Submarino

Por Luis Fernando Pereira

Já me vi por diversos momentos refletindo sobre o quão minha vida seria diferente caso tivesse vivenciado, até mesmo presenciado algo de trágico na infância. Será que teria eu alguma capacidade de superação, seguindo assim o curso da vida sem sequelas? Será que conseguiria, mesmo com cicatrizes latentes, vencer esses possíveis traumas e de alguma forma viver bem? Ou será que minha personalidade seria uma consequência direta e imediata de tal acontecimento, fazendo-me emperrar no que chamamos de tempo, levando-me com isso pra um constante estado de estagnação, de desesperança, vivendo por anos e anos com este fato arraigado na cabeça?

Com esta última resposta em mente, vos apresento Submarino, de Thomas Vinterberg.

Não custará muito tempo para o leitor e espectador compreender o real significado do parágrafo acima, já que logo aos primeiros instantes da trama somos apresentados aos dois principais envolvidos na reflexão. Assistimos, numa espécie de preâmbulo, Nick (Sebastian Bull Sarning) e seu irmão (Mads Broe Andersen) tomando conta de um bebê, o então caçula da família, pois sua mãe, constantemente embriagada, já não mais consegue. Certo dia, porém, os dois, então pré-adolescentes, adormecem após uma noite regada com muita vodca, e que acaba acarretando na prematura morte do bebê.

Partindo deste fúnebre evento, Vinterberg constrói sua história: um drama denso, cercado de pessimismo e possuidor de um vazio existencial provocador.

Findada a tragédia que serve de premissa, a narrativa entra numa grande elipse, transportando seus personagens para a meia idade. Aqui, na primeira sequência pós-evento, observa-se um Nick (agora interpretado por Jakob Cedergren) com olhar visivelmente perdido caminhando pelas ruas da cidade e, assim que avista um carrinho de bebê, vê-se afrontado pela câmera; ele reage, fazendo-nos automaticamente perceber que ele não superou o trauma vivido na infância.

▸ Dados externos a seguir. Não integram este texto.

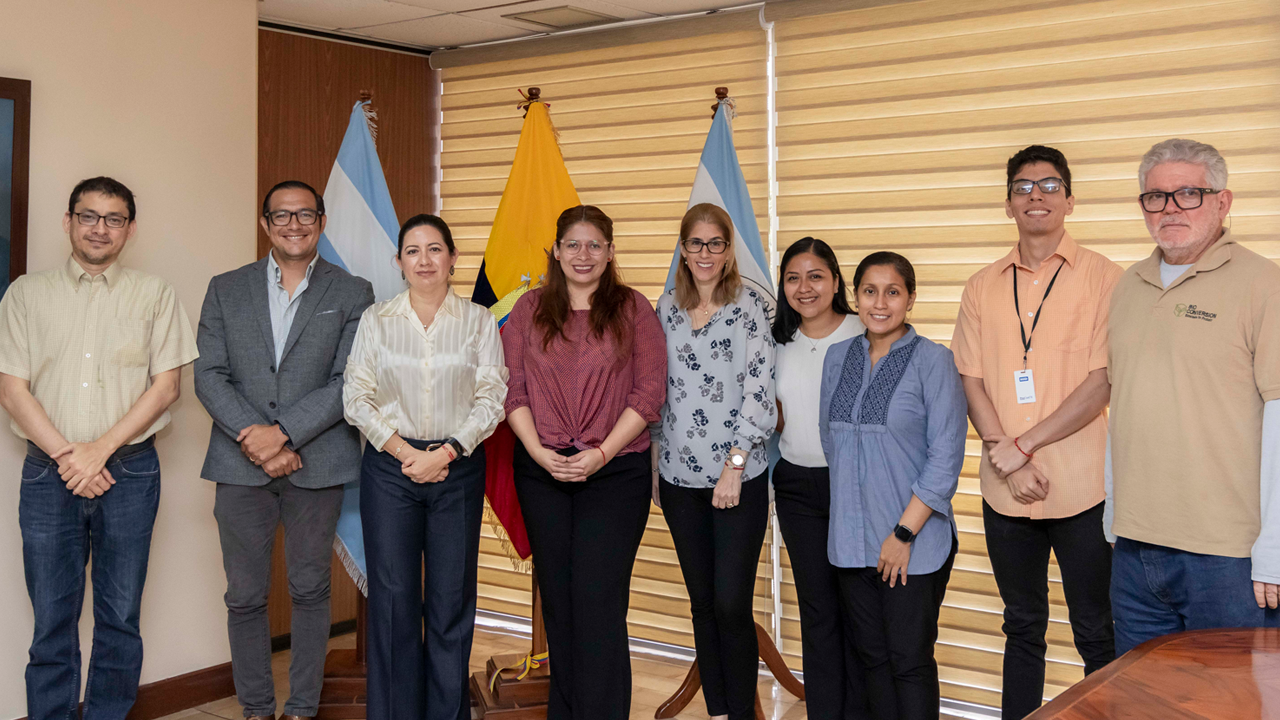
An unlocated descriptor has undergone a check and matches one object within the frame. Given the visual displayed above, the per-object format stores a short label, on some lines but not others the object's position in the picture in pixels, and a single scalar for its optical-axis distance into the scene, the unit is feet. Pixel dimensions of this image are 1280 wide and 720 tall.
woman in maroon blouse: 9.53
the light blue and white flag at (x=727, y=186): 11.82
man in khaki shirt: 6.86
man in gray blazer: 10.36
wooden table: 4.29
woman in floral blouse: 9.42
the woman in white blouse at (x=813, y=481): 9.12
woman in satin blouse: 9.72
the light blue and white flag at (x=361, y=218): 12.19
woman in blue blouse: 8.25
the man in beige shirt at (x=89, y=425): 9.91
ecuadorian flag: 12.08
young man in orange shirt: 8.56
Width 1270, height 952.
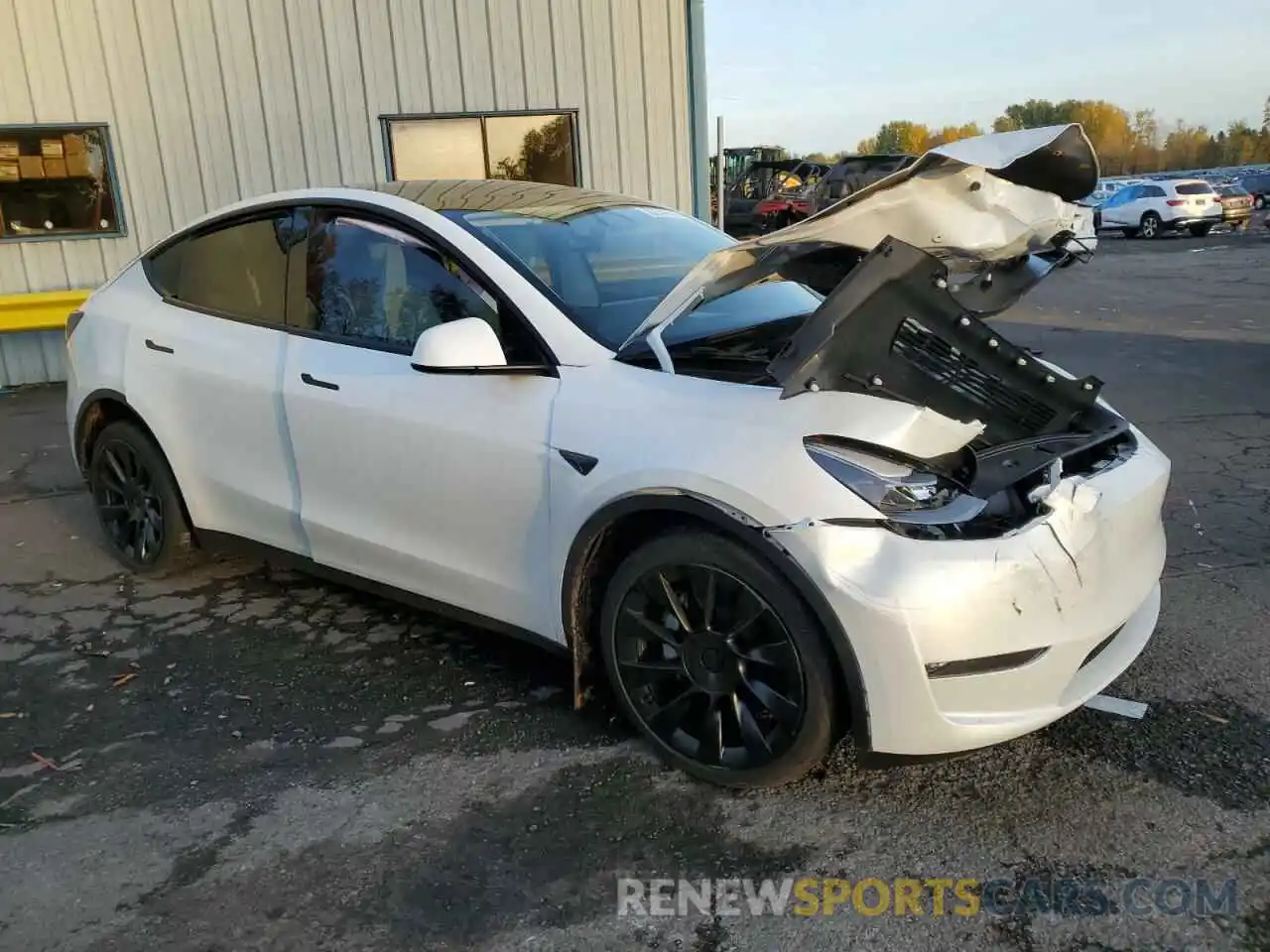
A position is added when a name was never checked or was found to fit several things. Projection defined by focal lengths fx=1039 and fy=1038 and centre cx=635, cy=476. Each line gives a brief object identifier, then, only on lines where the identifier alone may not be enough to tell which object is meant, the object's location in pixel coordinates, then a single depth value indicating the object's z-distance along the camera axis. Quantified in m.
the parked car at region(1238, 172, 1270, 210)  36.81
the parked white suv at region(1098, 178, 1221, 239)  27.05
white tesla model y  2.54
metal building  9.21
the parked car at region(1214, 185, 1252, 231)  27.81
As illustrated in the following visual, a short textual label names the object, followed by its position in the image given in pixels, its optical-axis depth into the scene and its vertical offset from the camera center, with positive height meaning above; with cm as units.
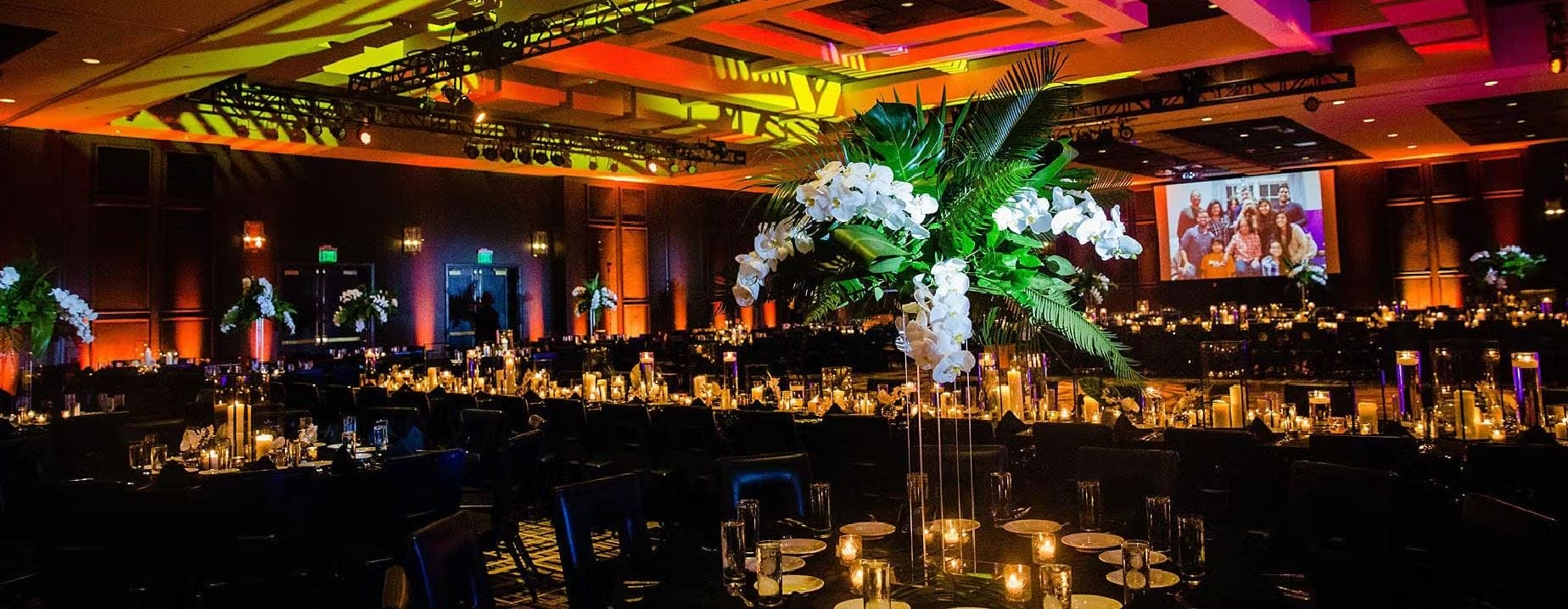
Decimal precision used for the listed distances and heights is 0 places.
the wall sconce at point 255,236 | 1277 +171
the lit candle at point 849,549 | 255 -48
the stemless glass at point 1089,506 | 294 -45
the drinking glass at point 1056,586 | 204 -47
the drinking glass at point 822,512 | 300 -45
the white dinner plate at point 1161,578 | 238 -55
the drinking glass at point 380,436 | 538 -33
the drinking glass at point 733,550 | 247 -45
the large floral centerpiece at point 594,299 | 1588 +99
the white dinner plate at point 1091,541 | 277 -53
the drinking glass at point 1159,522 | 265 -46
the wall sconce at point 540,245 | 1602 +184
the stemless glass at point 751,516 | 260 -39
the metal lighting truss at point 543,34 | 752 +248
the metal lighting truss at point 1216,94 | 1045 +259
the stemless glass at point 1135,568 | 223 -48
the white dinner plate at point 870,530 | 299 -51
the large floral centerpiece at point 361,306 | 1225 +77
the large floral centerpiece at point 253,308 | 1045 +69
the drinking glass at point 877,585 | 209 -46
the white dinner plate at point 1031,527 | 291 -51
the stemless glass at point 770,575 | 227 -47
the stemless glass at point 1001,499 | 305 -44
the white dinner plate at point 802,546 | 280 -52
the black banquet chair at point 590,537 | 288 -55
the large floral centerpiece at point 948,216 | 208 +27
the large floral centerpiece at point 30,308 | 838 +62
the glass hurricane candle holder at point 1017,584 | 219 -49
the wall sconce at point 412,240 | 1422 +176
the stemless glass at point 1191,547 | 244 -48
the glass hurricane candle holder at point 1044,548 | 243 -47
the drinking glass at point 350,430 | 526 -29
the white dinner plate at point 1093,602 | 224 -56
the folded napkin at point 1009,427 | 494 -37
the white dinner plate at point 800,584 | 245 -54
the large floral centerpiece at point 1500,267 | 1530 +89
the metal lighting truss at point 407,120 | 1025 +277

A partir de então a trama apresenta diversas situações que reafirmam esta perspectiva, utilizando-se para isso de uma atmosfera cinzenta, arquitetada por uma fotografia preenchida por paisagens mortas, e de um interessante trabalho cenográfico, onde há sempre pouco espaço para ser mostrado e quando o são, percebe-se uma completa ausência de cores fortes, perpassando um ar de inalterável tristeza.

O roteiro, assinado por Thomas Vinterberg, Jonas T.Bengtsson e Tobias Lindholm apresenta qualidades, mas também defeitos. O primeiro capítulo, por assim dizer, é competente ao apresentar o contexto no qual Nick é envolvido: sua relação amorosa bastante peculiar, a amizade com um sujeito de conduta visivelmente confusa e sua busca pelo irmão, afastados já há algum tempo. Contudo, a tentativa de emoldurar uma trama mais engenhosa acaba não agregando tanto valor, pois é de fácil captação pelo espectador. Presumimos com certa rapidez os próximos passos que serão dados pelo personagem, o que não seria problema algum caso o roteiro tivesse este viés em mente.

O capítulo seguinte apresenta o drama vivido pelo seu irmão (vivido agora por Peter Plaugborg), obrigado a esconder do filho menor sua dependência química. Nesta parte, Vinterberg é bem feliz ao conduzir o personagem pra reprodução de todo um contexto que vivenciara na infância: desde a falta de maturidade ao colocar uma criança no mundo, até as constantes derrotas perante o vício, no caso agora, da heroína. Nesta parte da trama há o entrelaçamento das histórias, trazendo à tona toda a preocupação dos roteiristas em oferecer uma construção narrativa mais elaborada e não linear. O resultado não compromete, mas também não proporciona entusiasmo, pois, como já afirmado, não é de difícil percepção pelo espectador.

Submarino mostra-se um drama poderoso, construidor de uma história de gradativa imersão à tristeza, que conduz o espectador às profundezas de almas desesperançadas, fazendo-me mais uma vez pensar numa das questões que introduziram este texto. Será que uma vez acometido por um trauma, não mais há possibilidade de salvação?

Thomas Vinterberg acabou de me responder.